-- Start --

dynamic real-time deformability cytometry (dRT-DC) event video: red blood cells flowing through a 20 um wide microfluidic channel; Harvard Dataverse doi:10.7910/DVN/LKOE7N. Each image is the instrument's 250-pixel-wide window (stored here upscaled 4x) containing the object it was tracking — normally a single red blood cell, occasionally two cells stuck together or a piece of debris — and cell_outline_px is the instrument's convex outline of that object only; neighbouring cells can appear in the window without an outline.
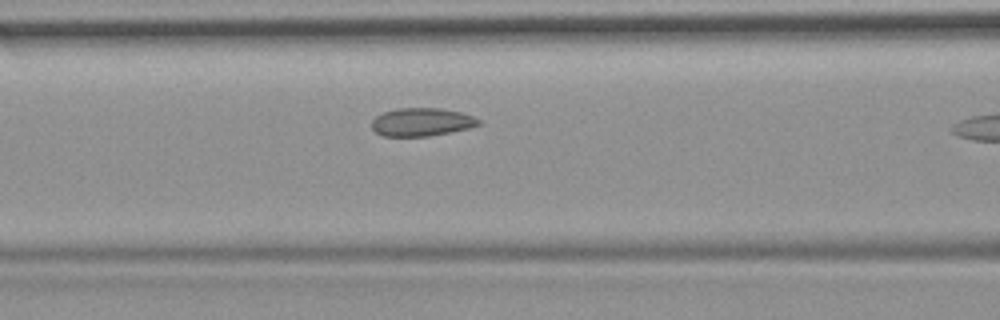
{"species": "common noctule bat (a hibernating species)", "species_latin": "Nyctalus noctula", "temperature_condition": "room temperature", "stored_images_in_passage": 10, "camera_frame_rate_fps": 3000, "um_per_image_px": 0.085, "animal": {"sex": "female", "body_mass_g": 19.9}, "frame": {"image": 1, "passage_image": 9, "time_ms": 2.667, "image_size_px": [1000, 320], "cell_outline_px": [[480, 124], [468, 128], [428, 136], [384, 136], [376, 132], [372, 128], [372, 120], [376, 116], [384, 112], [396, 108], [440, 108], [460, 112], [472, 116], [480, 120]], "centroid_in_image_um": [35.81, 10.36], "position_along_channel_um": 130.8, "area_um2": 17.34}}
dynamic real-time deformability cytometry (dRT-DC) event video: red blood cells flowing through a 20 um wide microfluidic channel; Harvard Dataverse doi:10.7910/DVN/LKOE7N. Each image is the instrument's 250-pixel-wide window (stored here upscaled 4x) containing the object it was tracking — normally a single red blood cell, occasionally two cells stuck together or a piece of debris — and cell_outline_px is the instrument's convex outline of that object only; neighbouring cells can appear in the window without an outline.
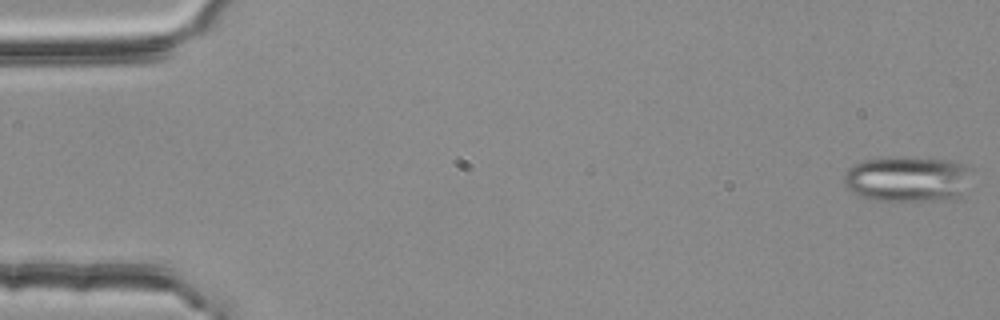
{"species": "common noctule bat (a hibernating species)", "species_latin": "Nyctalus noctula", "temperature_condition": "room temperature", "stored_images_in_passage": 55, "segment_of_instrument_passage": [1, 2], "camera_frame_rate_fps": 3000, "um_per_image_px": 0.085, "animal": {"sex": "female", "body_mass_g": 25.1}, "frame": {"image": 1, "passage_image": 1, "time_ms": 0.0, "image_size_px": [1000, 320], "cell_outline_px": [[972, 168], [964, 200], [872, 200], [860, 196], [852, 192], [844, 184], [844, 176], [848, 168], [852, 164], [864, 160], [888, 156], [912, 156], [948, 160], [968, 164]], "centroid_in_image_um": [77.22, 15.2], "position_along_channel_um": 7.8, "area_um2": 35.26}}
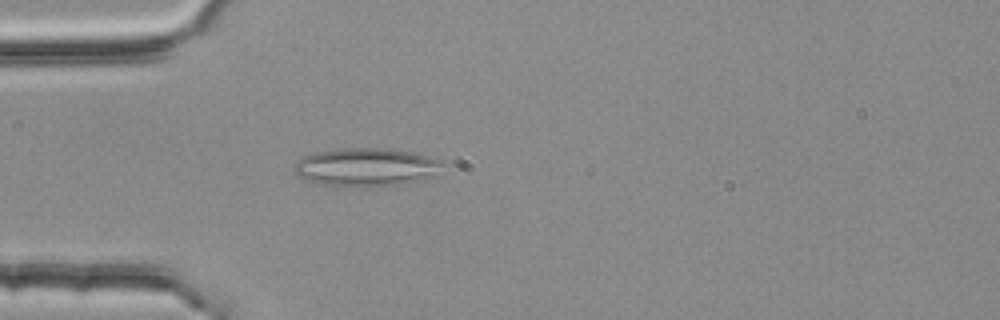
{"frame": {"image": 2, "passage_image": 16, "time_ms": 5.0, "image_size_px": [1000, 320], "cell_outline_px": [[440, 176], [408, 184], [368, 188], [344, 188], [320, 184], [304, 180], [296, 172], [296, 160], [304, 156], [316, 152], [344, 148], [388, 148], [412, 152], [440, 160]], "centroid_in_image_um": [31.16, 14.25], "position_along_channel_um": 53.8, "area_um2": 33.99}}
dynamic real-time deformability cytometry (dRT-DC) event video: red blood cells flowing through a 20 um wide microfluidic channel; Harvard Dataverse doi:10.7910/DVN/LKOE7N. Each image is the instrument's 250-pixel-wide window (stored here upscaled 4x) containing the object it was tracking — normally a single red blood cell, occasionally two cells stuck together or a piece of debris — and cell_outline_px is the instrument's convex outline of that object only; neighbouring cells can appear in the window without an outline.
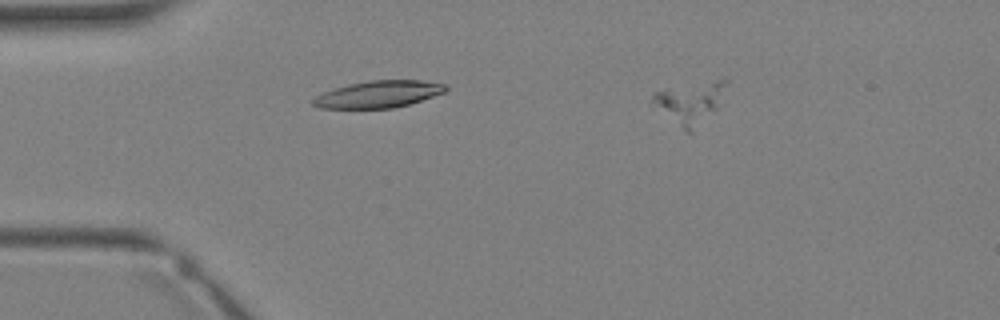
{"species": "Egyptian fruit bat (a non-hibernating species)", "species_latin": "Rousettus aegyptiacus", "temperature_condition": "warm", "stored_images_in_passage": 3, "camera_frame_rate_fps": 3000, "um_per_image_px": 0.085, "animal": {"sex": "female"}, "frame": {"image": 1, "passage_image": 2, "time_ms": 1.333, "image_size_px": [1000, 320], "cell_outline_px": [[448, 88], [444, 92], [408, 104], [392, 108], [320, 108], [312, 104], [312, 100], [316, 96], [324, 92], [336, 88], [368, 80], [420, 80], [444, 84]], "centroid_in_image_um": [32.16, 8.01], "position_along_channel_um": 52.8, "area_um2": 20.4}}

-- End --

**REQUIRED TASK**
Make an exact copy of the listing above. Do not include the pictures.

**IN RESPONSE**
dynamic real-time deformability cytometry (dRT-DC) event video: red blood cells flowing through a 20 um wide microfluidic channel; Harvard Dataverse doi:10.7910/DVN/LKOE7N. Each image is the instrument's 250-pixel-wide window (stored here upscaled 4x) containing the object it was tracking — normally a single red blood cell, occasionally two cells stuck together or a piece of debris — and cell_outline_px is the instrument's convex outline of that object only; neighbouring cells can appear in the window without an outline.
{"species": "common noctule bat (a hibernating species)", "species_latin": "Nyctalus noctula", "temperature_condition": "room temperature", "stored_images_in_passage": 10, "camera_frame_rate_fps": 3000, "um_per_image_px": 0.085, "animal": {"sex": "female", "body_mass_g": 19.9}, "frame": {"image": 1, "passage_image": 9, "time_ms": 2.667, "image_size_px": [1000, 320], "cell_outline_px": [[480, 124], [468, 128], [428, 136], [384, 136], [376, 132], [372, 128], [372, 120], [376, 116], [384, 112], [396, 108], [440, 108], [460, 112], [472, 116], [480, 120]], "centroid_in_image_um": [35.81, 10.36], "position_along_channel_um": 130.8, "area_um2": 17.34}}
dynamic real-time deformability cytometry (dRT-DC) event video: red blood cells flowing through a 20 um wide microfluidic channel; Harvard Dataverse doi:10.7910/DVN/LKOE7N. Each image is the instrument's 250-pixel-wide window (stored here upscaled 4x) containing the object it was tracking — normally a single red blood cell, occasionally two cells stuck together or a piece of debris — and cell_outline_px is the instrument's convex outline of that object only; neighbouring cells can appear in the window without an outline.
{"species": "common noctule bat (a hibernating species)", "species_latin": "Nyctalus noctula", "temperature_condition": "room temperature", "stored_images_in_passage": 55, "segment_of_instrument_passage": [1, 2], "camera_frame_rate_fps": 3000, "um_per_image_px": 0.085, "animal": {"sex": "female", "body_mass_g": 25.1}, "frame": {"image": 1, "passage_image": 1, "time_ms": 0.0, "image_size_px": [1000, 320], "cell_outline_px": [[972, 168], [964, 200], [872, 200], [860, 196], [852, 192], [844, 184], [844, 176], [848, 168], [852, 164], [864, 160], [888, 156], [912, 156], [948, 160], [968, 164]], "centroid_in_image_um": [77.22, 15.2], "position_along_channel_um": 7.8, "area_um2": 35.26}}
{"frame": {"image": 2, "passage_image": 16, "time_ms": 5.0, "image_size_px": [1000, 320], "cell_outline_px": [[440, 176], [408, 184], [368, 188], [344, 188], [320, 184], [304, 180], [296, 172], [296, 160], [304, 156], [316, 152], [344, 148], [388, 148], [412, 152], [440, 160]], "centroid_in_image_um": [31.16, 14.25], "position_along_channel_um": 53.8, "area_um2": 33.99}}
dynamic real-time deformability cytometry (dRT-DC) event video: red blood cells flowing through a 20 um wide microfluidic channel; Harvard Dataverse doi:10.7910/DVN/LKOE7N. Each image is the instrument's 250-pixel-wide window (stored here upscaled 4x) containing the object it was tracking — normally a single red blood cell, occasionally two cells stuck together or a piece of debris — and cell_outline_px is the instrument's convex outline of that object only; neighbouring cells can appear in the window without an outline.
{"species": "Egyptian fruit bat (a non-hibernating species)", "species_latin": "Rousettus aegyptiacus", "temperature_condition": "warm", "stored_images_in_passage": 3, "camera_frame_rate_fps": 3000, "um_per_image_px": 0.085, "animal": {"sex": "female"}, "frame": {"image": 1, "passage_image": 2, "time_ms": 1.333, "image_size_px": [1000, 320], "cell_outline_px": [[448, 88], [444, 92], [408, 104], [392, 108], [320, 108], [312, 104], [312, 100], [316, 96], [324, 92], [336, 88], [368, 80], [420, 80], [444, 84]], "centroid_in_image_um": [32.16, 8.01], "position_along_channel_um": 52.8, "area_um2": 20.4}}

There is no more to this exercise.